The old man pointed a crooked finger at Alex.

“You spend your life in hiding.”

“No. I don’t want to interfere.” Alex kept backpedaling.

“You are a coward.” He stated, harsh and matter of fact, surprising them all.

“You must lead. Or they all die.” The man’s voice rang out into the night, louder and with anger.

The effort seemed to weaken him.

“Grandfather?”

They all turned to see William Hayes the 3
rd
standing just outside the circle.

“It’s time to come in.”

Mawith struggled to get up, wincing in pain from the effort. Yaw immediately got to his feet and gently helped the old man up.

“Thank you, warrior from Ghana.” The old man said, as he carefully stepped from the circle and took his grandson’s arm.

“Mawith.” Alex softly called out.

The old man looked at Alex.

“Thank you.” Alex told him.

The old man nodded.

“Safe travels.” Alex added, gentle and knowing, and the old man smiled back in acknowledgement.

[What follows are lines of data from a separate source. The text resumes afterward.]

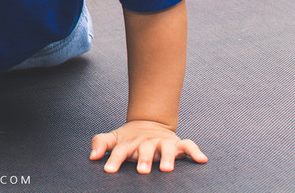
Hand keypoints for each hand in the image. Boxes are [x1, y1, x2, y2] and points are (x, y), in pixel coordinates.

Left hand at [90, 121, 206, 173]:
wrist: (150, 123)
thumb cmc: (130, 138)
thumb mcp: (114, 138)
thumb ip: (101, 143)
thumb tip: (92, 156)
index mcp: (131, 142)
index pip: (121, 150)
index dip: (115, 159)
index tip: (109, 170)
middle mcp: (147, 142)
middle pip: (146, 150)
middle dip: (144, 159)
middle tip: (142, 171)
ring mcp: (163, 142)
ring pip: (167, 148)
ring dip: (168, 157)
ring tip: (167, 168)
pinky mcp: (177, 143)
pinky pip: (189, 145)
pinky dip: (195, 151)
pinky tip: (202, 159)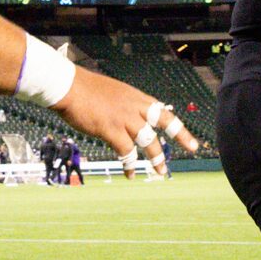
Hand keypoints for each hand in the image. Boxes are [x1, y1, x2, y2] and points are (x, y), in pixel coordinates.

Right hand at [54, 69, 199, 175]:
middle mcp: (133, 106)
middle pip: (163, 120)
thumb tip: (123, 115)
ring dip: (156, 158)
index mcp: (133, 96)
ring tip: (161, 172)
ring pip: (148, 140)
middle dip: (181, 134)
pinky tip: (131, 174)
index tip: (182, 129)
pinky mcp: (111, 129)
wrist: (66, 85)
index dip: (174, 121)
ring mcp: (123, 117)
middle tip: (194, 147)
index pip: (160, 109)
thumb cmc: (81, 88)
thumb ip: (120, 104)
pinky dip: (129, 164)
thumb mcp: (109, 93)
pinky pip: (126, 151)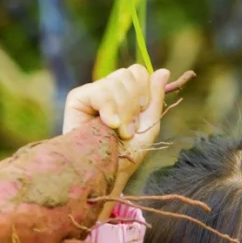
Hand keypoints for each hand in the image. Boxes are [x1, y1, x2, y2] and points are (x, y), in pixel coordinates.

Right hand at [62, 64, 170, 191]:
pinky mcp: (77, 99)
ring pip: (116, 82)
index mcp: (125, 94)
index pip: (138, 72)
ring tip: (118, 132)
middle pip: (128, 74)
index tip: (139, 117)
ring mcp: (92, 93)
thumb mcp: (149, 125)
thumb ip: (155, 97)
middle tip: (127, 129)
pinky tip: (109, 124)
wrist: (108, 171)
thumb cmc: (127, 154)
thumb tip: (164, 71)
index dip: (144, 92)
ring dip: (123, 112)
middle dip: (134, 105)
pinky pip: (99, 91)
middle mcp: (108, 90)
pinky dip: (108, 109)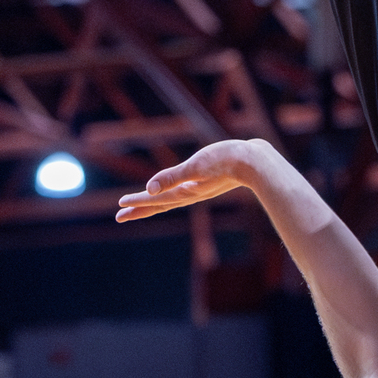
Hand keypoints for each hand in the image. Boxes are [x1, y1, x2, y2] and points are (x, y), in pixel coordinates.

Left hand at [116, 140, 270, 222]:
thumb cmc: (227, 160)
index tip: (119, 207)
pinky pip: (181, 194)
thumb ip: (172, 177)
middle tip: (120, 216)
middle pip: (160, 204)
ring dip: (153, 204)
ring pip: (170, 200)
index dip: (138, 202)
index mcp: (187, 191)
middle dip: (140, 209)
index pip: (157, 199)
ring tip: (140, 206)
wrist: (257, 162)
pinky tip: (171, 193)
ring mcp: (199, 190)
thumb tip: (150, 188)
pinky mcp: (207, 184)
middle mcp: (191, 194)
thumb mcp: (196, 166)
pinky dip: (170, 196)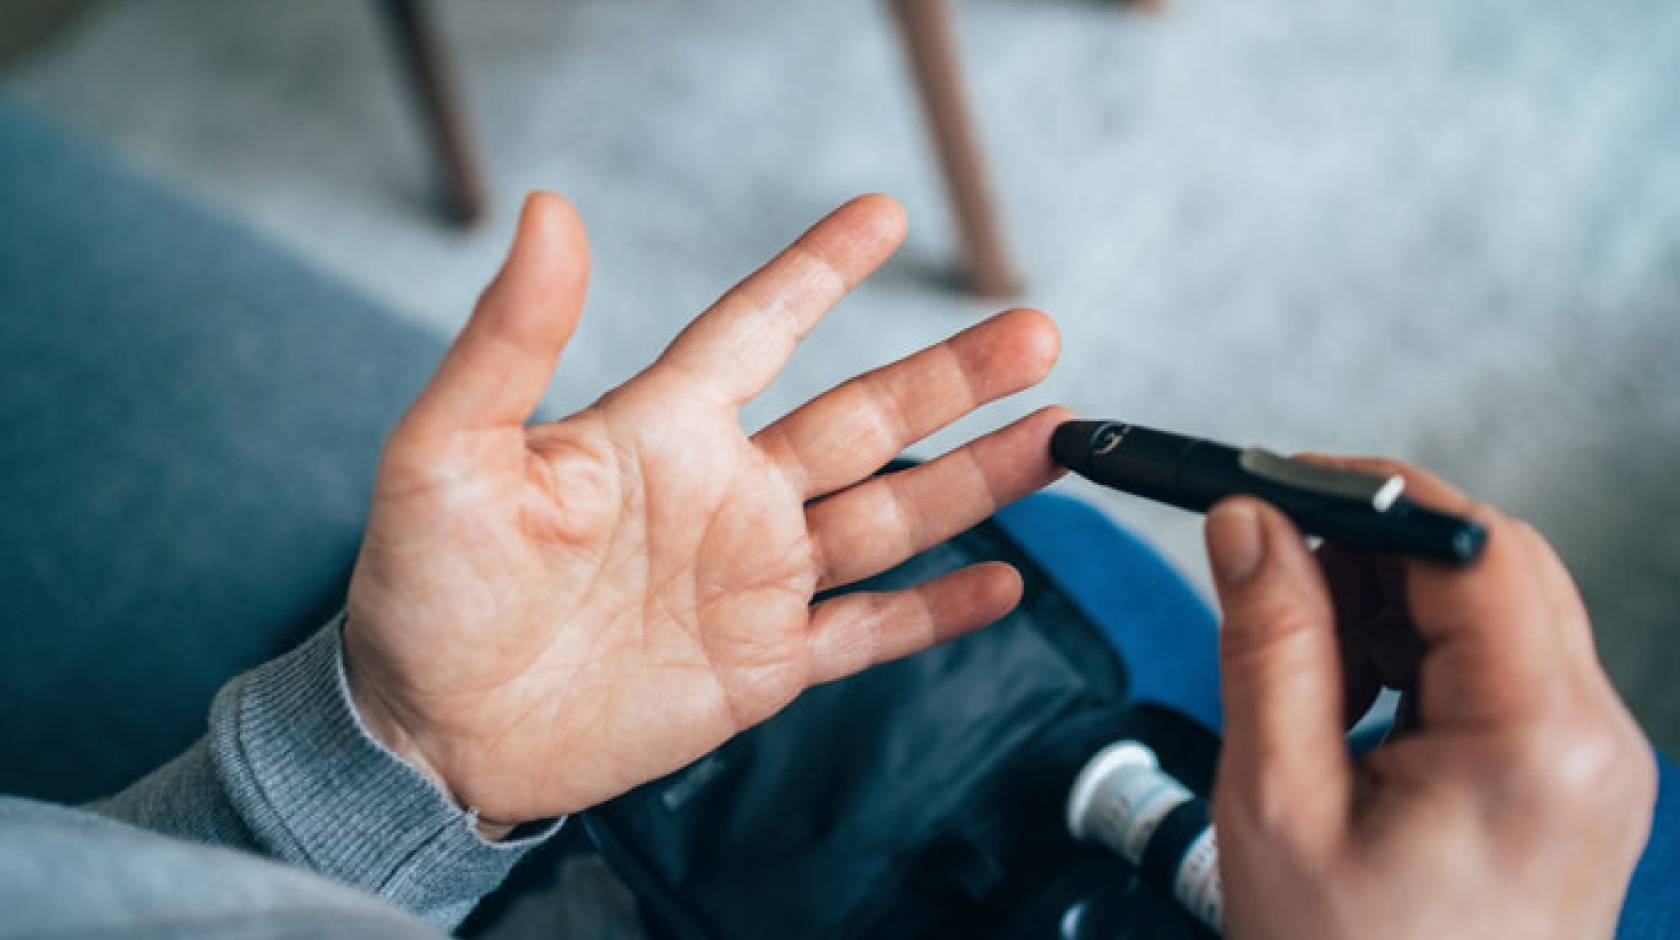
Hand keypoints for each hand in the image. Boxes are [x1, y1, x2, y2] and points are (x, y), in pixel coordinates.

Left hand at [343, 193, 1066, 831]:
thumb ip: (511, 340)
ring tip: (1055, 437)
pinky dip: (936, 612)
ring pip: (889, 516)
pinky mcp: (761, 665)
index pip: (757, 330)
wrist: (433, 734)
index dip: (820, 271)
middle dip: (951, 377)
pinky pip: (867, 632)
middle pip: (862, 420)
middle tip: (1035, 335)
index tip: (882, 214)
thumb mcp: (447, 452)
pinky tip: (1001, 580)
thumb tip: (545, 212)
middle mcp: (724, 496)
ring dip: (973, 478)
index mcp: (659, 432)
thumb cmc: (425, 590)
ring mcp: (751, 581)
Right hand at [1204, 459, 1655, 938]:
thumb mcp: (1276, 802)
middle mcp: (1593, 740)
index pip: (1474, 549)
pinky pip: (1495, 666)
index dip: (1370, 495)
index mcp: (1536, 742)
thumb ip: (1269, 644)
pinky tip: (1350, 706)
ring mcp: (1592, 761)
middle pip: (1494, 565)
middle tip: (1271, 576)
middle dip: (1372, 548)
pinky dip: (1414, 654)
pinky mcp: (1569, 778)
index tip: (1275, 486)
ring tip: (1305, 669)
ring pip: (1493, 608)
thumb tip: (1249, 520)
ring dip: (1389, 602)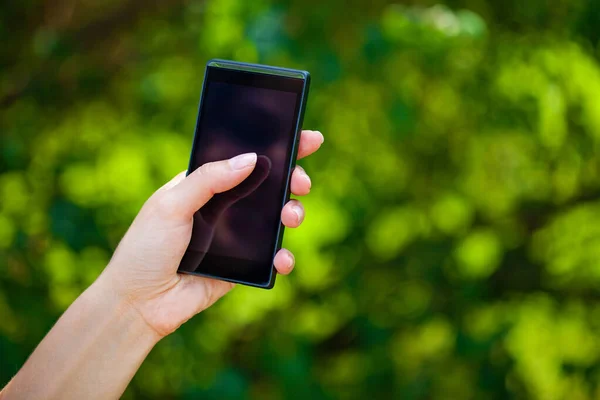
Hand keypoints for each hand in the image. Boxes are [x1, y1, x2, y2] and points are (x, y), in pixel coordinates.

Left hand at [101, 130, 323, 337]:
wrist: (139, 304)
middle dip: (292, 179)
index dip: (275, 147)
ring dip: (292, 213)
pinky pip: (271, 256)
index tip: (306, 138)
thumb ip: (209, 180)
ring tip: (290, 218)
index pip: (243, 158)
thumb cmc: (145, 249)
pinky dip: (283, 256)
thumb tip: (251, 158)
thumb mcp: (171, 205)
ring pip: (275, 218)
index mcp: (203, 184)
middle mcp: (222, 207)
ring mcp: (235, 236)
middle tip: (301, 182)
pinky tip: (281, 259)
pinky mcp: (243, 264)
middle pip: (268, 185)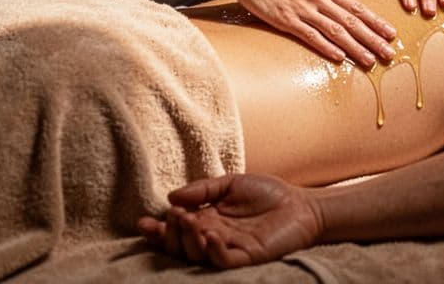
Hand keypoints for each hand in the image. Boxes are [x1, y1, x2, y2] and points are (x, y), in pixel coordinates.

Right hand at [137, 173, 322, 267]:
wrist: (301, 203)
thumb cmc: (268, 193)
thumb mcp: (230, 183)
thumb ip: (202, 188)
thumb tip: (170, 197)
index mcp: (206, 220)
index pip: (175, 230)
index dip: (158, 230)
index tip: (142, 223)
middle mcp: (213, 237)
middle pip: (180, 245)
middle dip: (170, 234)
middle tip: (174, 217)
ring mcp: (229, 249)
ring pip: (198, 254)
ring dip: (188, 240)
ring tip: (189, 221)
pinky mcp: (247, 257)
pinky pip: (224, 260)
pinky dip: (213, 250)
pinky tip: (211, 235)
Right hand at [232, 0, 395, 67]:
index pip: (356, 6)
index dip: (375, 20)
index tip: (390, 32)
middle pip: (351, 21)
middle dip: (372, 38)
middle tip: (389, 52)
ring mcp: (304, 11)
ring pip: (335, 31)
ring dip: (355, 47)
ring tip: (370, 60)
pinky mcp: (288, 21)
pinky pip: (311, 36)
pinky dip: (327, 47)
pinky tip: (340, 57)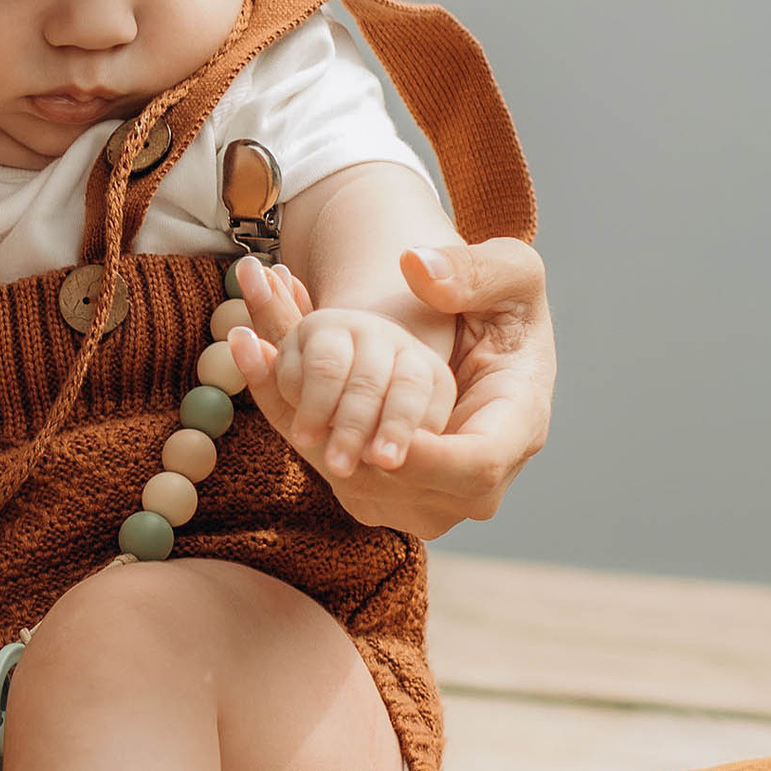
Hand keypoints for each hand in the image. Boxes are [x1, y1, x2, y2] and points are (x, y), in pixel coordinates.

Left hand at [230, 236, 553, 541]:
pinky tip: (261, 362)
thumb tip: (419, 270)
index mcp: (519, 427)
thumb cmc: (505, 308)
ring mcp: (436, 501)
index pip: (476, 466)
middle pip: (405, 487)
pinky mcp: (395, 500)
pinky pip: (341, 481)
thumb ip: (475, 270)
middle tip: (285, 383)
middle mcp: (479, 481)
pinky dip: (298, 427)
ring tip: (252, 344)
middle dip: (340, 440)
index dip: (427, 460)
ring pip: (361, 489)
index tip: (379, 441)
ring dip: (302, 428)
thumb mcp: (512, 273)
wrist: (483, 348)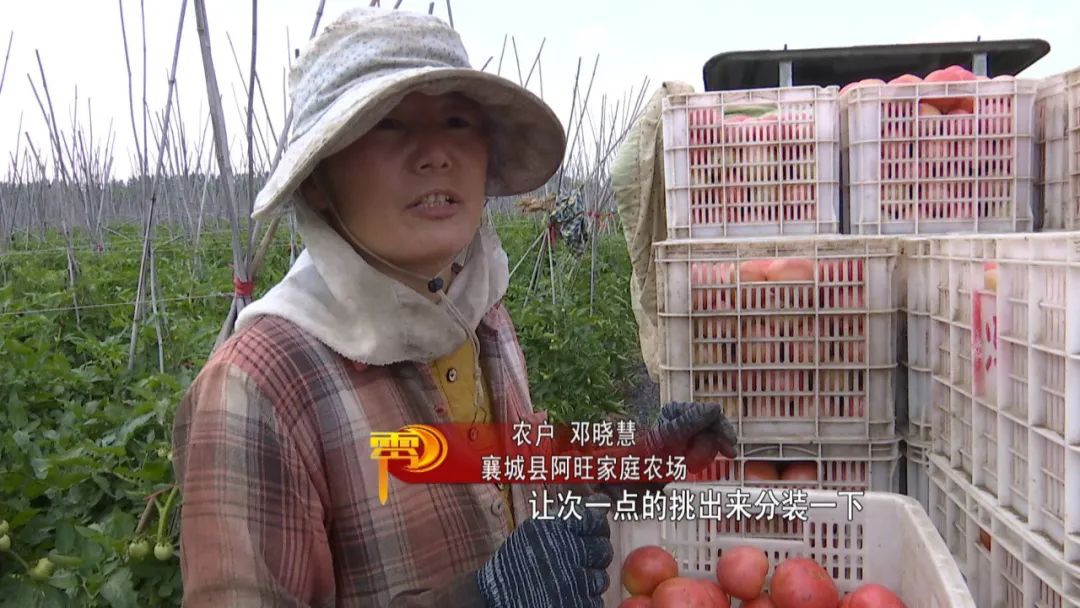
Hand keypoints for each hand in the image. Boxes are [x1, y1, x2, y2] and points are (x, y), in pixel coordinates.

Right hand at [475, 497, 612, 607]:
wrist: (494, 600)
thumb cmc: (517, 562)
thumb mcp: (534, 530)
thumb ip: (569, 516)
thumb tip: (603, 502)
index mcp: (551, 529)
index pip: (594, 520)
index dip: (598, 527)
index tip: (593, 531)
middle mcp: (562, 552)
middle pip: (603, 550)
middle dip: (595, 555)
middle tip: (579, 560)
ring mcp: (570, 583)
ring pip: (601, 579)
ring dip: (589, 580)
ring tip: (566, 580)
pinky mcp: (574, 606)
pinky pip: (595, 602)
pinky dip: (583, 600)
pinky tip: (565, 596)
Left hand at [643, 401, 737, 469]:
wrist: (639, 474)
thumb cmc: (651, 452)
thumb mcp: (672, 436)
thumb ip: (692, 421)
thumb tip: (715, 407)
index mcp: (676, 411)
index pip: (708, 413)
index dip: (721, 427)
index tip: (731, 442)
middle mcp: (682, 419)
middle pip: (711, 427)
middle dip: (716, 441)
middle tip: (729, 454)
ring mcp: (685, 433)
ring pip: (710, 440)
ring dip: (706, 452)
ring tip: (693, 463)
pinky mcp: (686, 447)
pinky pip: (704, 450)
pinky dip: (702, 458)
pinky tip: (694, 466)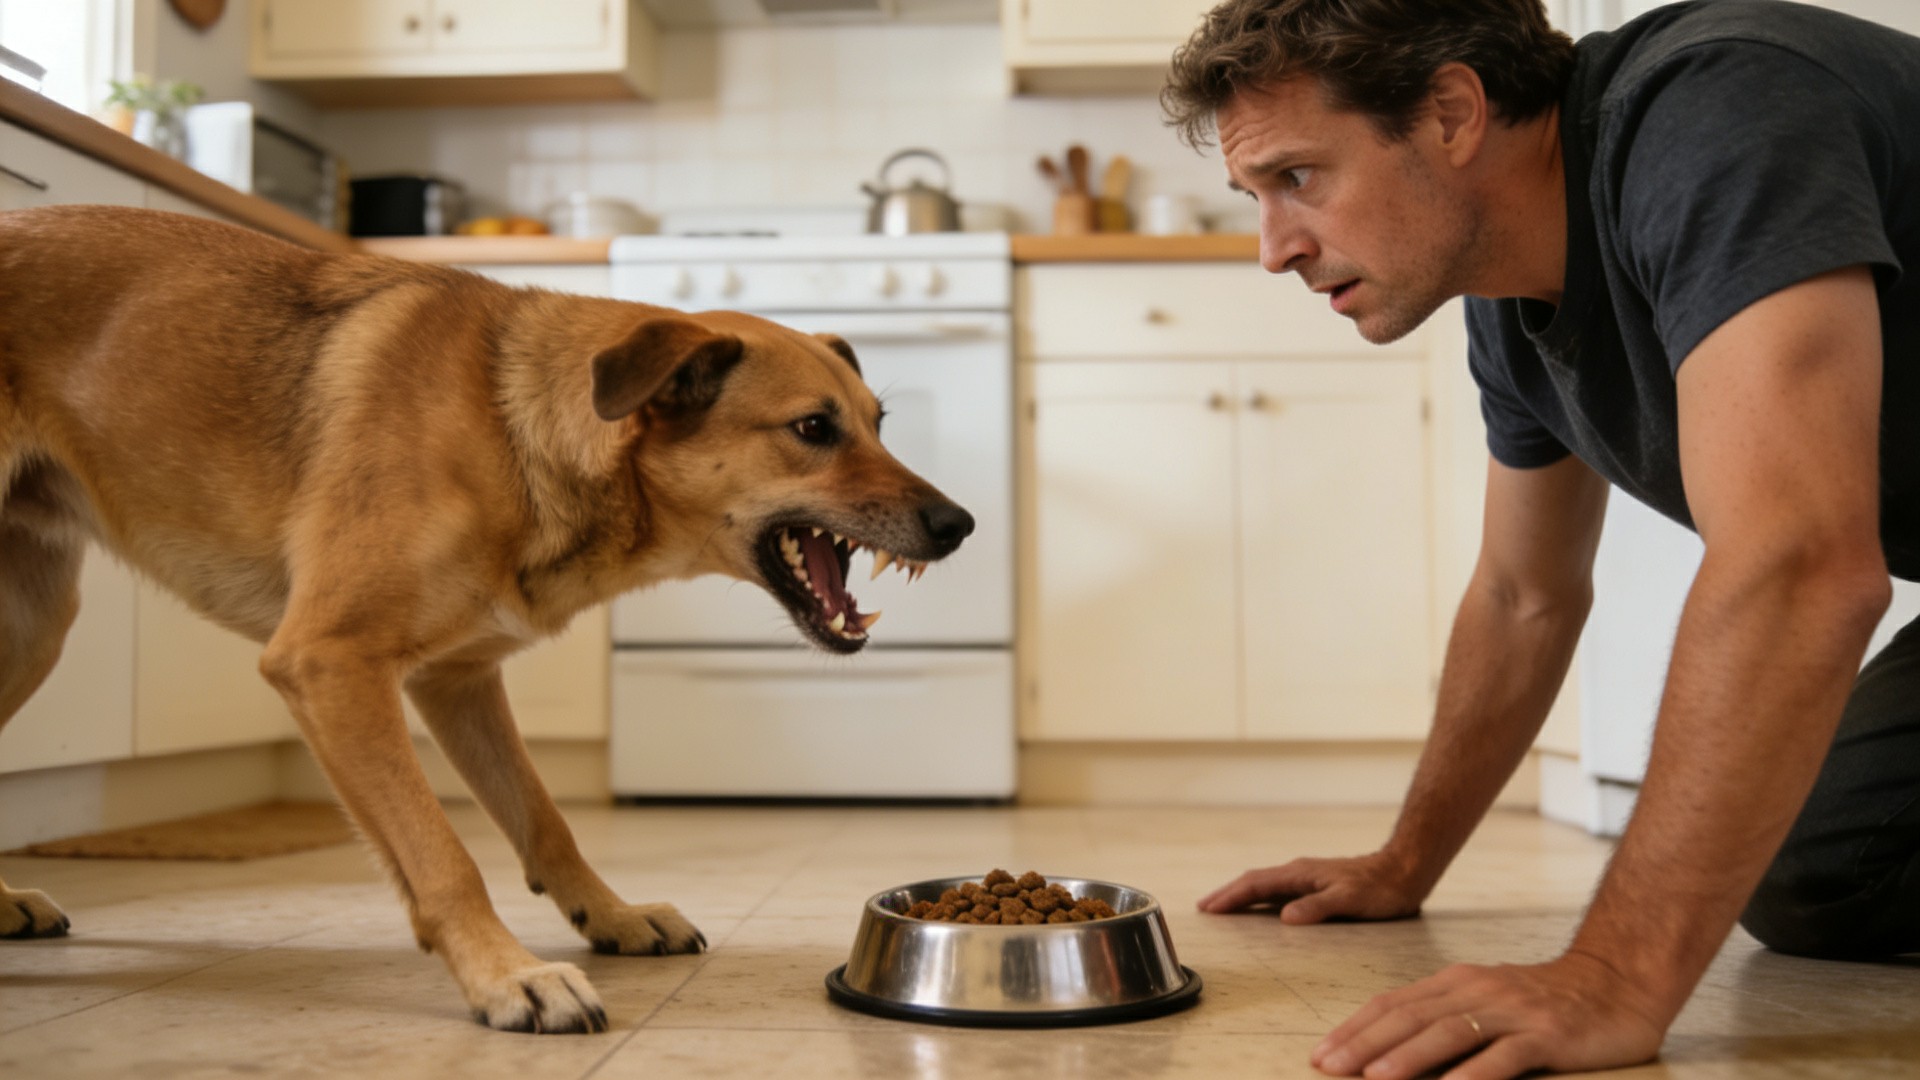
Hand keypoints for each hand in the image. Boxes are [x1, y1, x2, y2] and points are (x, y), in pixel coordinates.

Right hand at [1197, 851, 1426, 922]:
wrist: (1404, 871)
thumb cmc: (1380, 888)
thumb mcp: (1350, 900)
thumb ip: (1317, 907)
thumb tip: (1284, 918)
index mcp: (1300, 874)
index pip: (1256, 883)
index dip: (1231, 896)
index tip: (1208, 908)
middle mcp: (1299, 872)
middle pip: (1254, 881)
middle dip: (1227, 894)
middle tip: (1204, 908)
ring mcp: (1306, 877)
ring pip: (1264, 885)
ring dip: (1241, 895)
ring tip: (1222, 907)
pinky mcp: (1316, 885)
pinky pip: (1277, 890)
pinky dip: (1259, 898)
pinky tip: (1260, 907)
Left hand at [1310, 950, 1669, 1078]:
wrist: (1618, 984)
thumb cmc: (1544, 1000)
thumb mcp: (1486, 1001)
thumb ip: (1444, 1018)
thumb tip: (1387, 1051)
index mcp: (1456, 982)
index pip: (1393, 1004)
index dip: (1354, 1028)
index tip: (1320, 1053)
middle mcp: (1478, 990)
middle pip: (1410, 1016)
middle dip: (1364, 1044)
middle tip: (1327, 1067)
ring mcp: (1512, 1011)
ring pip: (1449, 1032)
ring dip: (1407, 1057)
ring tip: (1373, 1079)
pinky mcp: (1546, 1034)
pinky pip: (1505, 1056)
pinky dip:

Mawith turned towards his grandson and never looked back, and they all watched as the younger man carefully guided his grandfather into the darkness, towards the small mud hut about a hundred yards away.

Yaw sat back down, and they all sat in silence, uniformly mesmerized contemplative by both the fire and their exchange with the old Indian. It remained unspoken, but they all felt something had just happened here, but they were unsure as to exactly what.

Yaw finally spoke up.

“I say we sleep here tonight. In this circle. Lets get the blankets and our packs from the van. And come morning, we’ll be on our way to New York.”